* The data

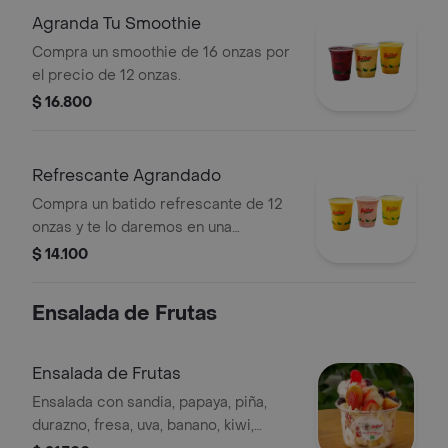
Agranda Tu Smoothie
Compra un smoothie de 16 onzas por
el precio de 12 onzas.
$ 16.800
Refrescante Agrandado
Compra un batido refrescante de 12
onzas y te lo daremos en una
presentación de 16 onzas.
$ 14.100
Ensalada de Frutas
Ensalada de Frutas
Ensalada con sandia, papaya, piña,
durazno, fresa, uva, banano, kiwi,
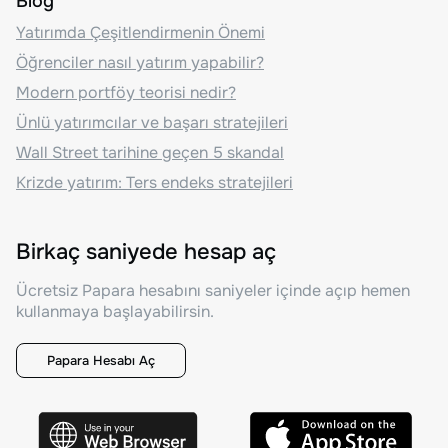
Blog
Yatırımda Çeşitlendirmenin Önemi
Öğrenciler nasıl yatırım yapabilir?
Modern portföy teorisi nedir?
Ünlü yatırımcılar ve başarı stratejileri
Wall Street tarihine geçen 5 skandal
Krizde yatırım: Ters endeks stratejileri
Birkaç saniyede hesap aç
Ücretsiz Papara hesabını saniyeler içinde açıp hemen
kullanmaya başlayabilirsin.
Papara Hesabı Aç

* Problem requirements
Restate each entry word for word; pictures stay out of the copy.

* Exercise solution
Agranda Tu Smoothie
Compra un smoothie de 16 onzas por
el precio de 12 onzas.
$ 16.800
Refrescante Agrandado
Compra un batido refrescante de 12
onzas y te lo daremos en una
presentación de 16 onzas.
$ 14.100
Ensalada de Frutas
Ensalada de Frutas
Ensalada con sandia, papaya, piña,
durazno, fresa, uva, banano, kiwi,
Blog
Yatırımda Çeşitlendirmenin Önemi
Öğrenciler nasıl yatırım yapabilir?
Modern portföy teorisi nedir?
Ünlü yatırımcılar ve başarı stratejileri
Wall Street tarihine geçen 5 skandal
Krizde yatırım: Ters endeks stratejileri
Birkaç saniyede hesap aç
Ücretsiz Papara hesabını saniyeler içinde açıp hemen
kullanmaya başlayabilirsin.
Papara Hesabı Aç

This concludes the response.